■ **REQUIRED ACTION**
Copy from the data below every line that contains the word "гарантии", treating uppercase and lowercase letters as different.

■ **INFORMATION GIVEN**
*** Begin section ***

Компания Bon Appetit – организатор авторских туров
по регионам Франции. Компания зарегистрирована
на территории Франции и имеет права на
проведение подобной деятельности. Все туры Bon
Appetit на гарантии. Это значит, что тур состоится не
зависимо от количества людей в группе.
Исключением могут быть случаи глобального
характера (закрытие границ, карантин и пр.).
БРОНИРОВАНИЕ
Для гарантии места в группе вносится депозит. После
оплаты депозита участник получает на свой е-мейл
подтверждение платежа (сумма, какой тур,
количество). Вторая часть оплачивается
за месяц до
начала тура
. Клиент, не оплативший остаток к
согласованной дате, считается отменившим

*** End section ***
*** Begin section ***

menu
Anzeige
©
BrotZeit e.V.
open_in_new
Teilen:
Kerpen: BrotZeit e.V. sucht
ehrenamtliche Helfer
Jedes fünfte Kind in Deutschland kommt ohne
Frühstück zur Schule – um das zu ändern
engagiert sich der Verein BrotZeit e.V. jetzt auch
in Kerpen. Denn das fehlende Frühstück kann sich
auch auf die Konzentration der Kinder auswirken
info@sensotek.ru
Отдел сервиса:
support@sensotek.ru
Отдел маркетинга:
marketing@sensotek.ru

*** End section ***

■ **WRITTEN RESPONSE**
Appetit на гарантии. Это значит, что тур состоится не
Для гарантии места в группе вносится депозит. После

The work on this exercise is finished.